# Excerpt provided:
Score dynamic interval

[22]:
metrics.msis(
    a = starts_sep,
    uf = f.history['xgboost']['UpperCI'],
    lf = f.history['xgboost']['LowerCI'],
    obs = f.y,
    m = 12,
)
[22]:
3.919628517087574

It is a small improvement, but still an improvement!

[23]:
print(
    'The intervals are on average {:.2f} units away from the point predictions.'.format(
        np.mean(np.percentile(mat, q=95, axis = 0))
    )

)
print(
    'The interval contains {:.2%} of the actual values'.format(
        np.sum(
            [
                1 if a <= uf and a >= lf else 0
                for a, uf, lf in zip(
                    starts_sep,
                    f.history['xgboost']['UpperCI'],
                    f.history['xgboost']['LowerCI']
                )
            ]
        ) / len(starts_sep)
    )
)

# Challenges:
**a.** In the excerpt on scoring a dynamic interval, what value is passed for m in the metrics.msis call?
**b.** Using the excerpt on scoring a dynamic interval, decide whether each statement agrees with it: (i) The metrics.msis call takes its upper bound from the 'UpperCI' history of the xgboost model. (ii) The observed values are passed to metrics.msis as starts_sep. (iii) The excerpt describes the new score as a large improvement.
**c.** Carry the excerpt on scoring a dynamic interval forward from its last line.

# Record excerpts:
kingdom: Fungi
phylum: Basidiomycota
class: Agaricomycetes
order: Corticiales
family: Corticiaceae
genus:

# Solved problems:
**a.** 12

**b.**
(i) Yes: "uf = f.history['xgboost']['UpperCI'],"
(ii) No: "obs = f.y,"
(iii) No: "It is a small improvement, but still an improvement!"

**c.**
The intervals are on average 27.36 units away from the point predictions.
The interval contains 87.50% of the actual values

Other Backtest Uses

  • We can also use the backtest results to report average error metrics over 20 out-of-sample sets.

[24]:
backtest_metrics(backtest_results,mets=['rmse','mae','bias'])[['Average']]
[24]:
Average
Model Metric
xgboost rmse 14.083597
mae 12.144780
bias 239.430706
[25]:
# actual rmse on out-of-sample data
metrics.rmse(starts_sep,f.history['xgboost']['Forecast'])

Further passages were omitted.